▶ **DATA IN THIS EXERCISE**
═══
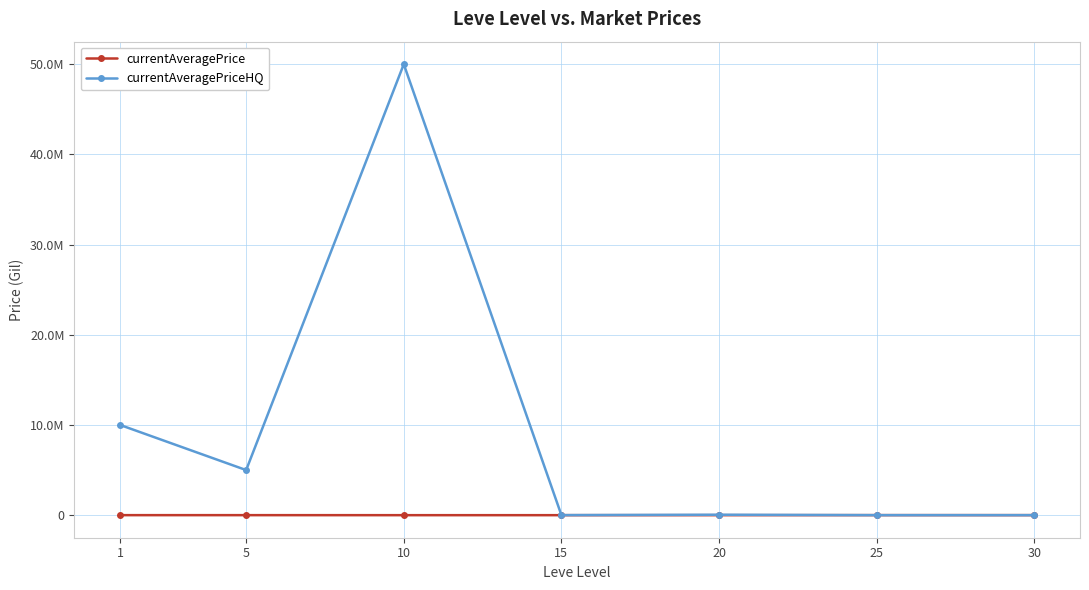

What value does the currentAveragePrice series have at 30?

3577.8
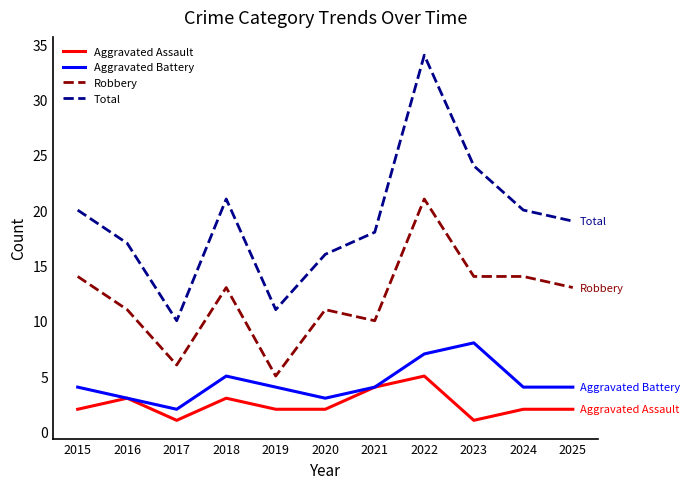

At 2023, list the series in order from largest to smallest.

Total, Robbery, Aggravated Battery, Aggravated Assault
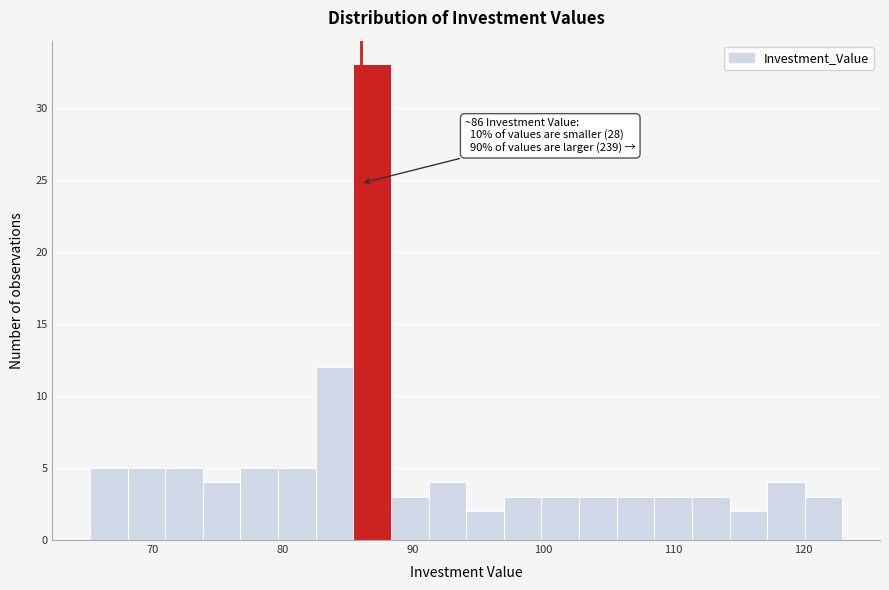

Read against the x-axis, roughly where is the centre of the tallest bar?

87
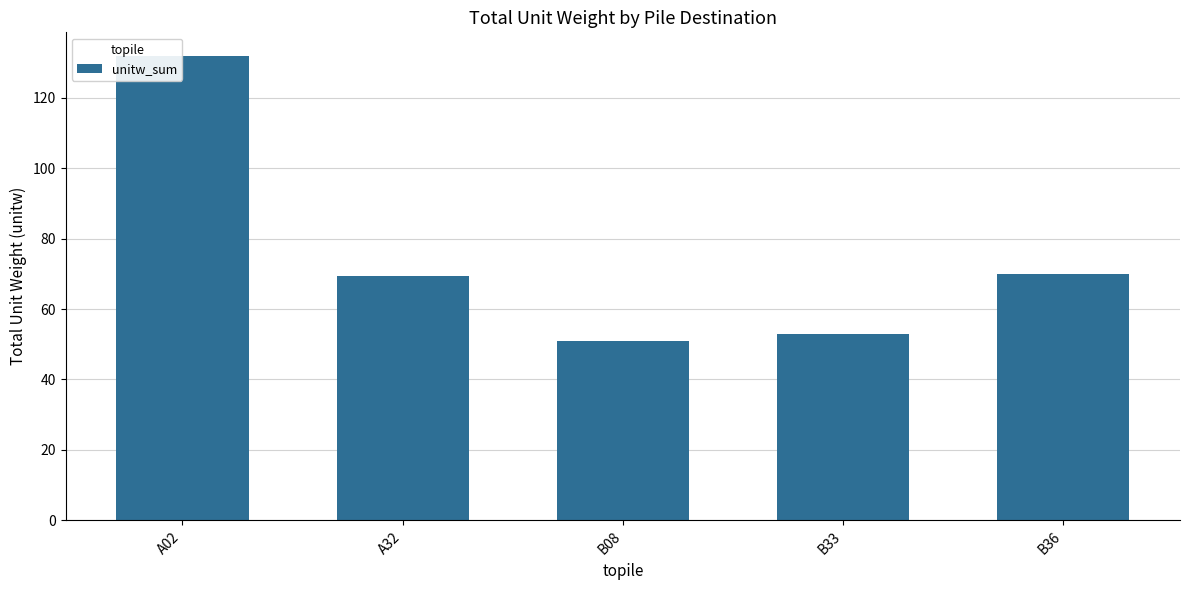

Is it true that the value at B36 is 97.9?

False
═══
▶ **AIM OF THE EXERCISE**
Quote the text of all the records above verbatim, and leave the pictures out of your answer.

▶ **EXPECTED ANSWER**
What value does the currentAveragePrice series have at 30?

3577.8

At 2023, list the series in order from largest to smallest.

Total, Robbery, Aggravated Battery, Aggravated Assault

Read against the x-axis, roughly where is the centre of the tallest bar?

87

Is it true that the value at B36 is 97.9?

False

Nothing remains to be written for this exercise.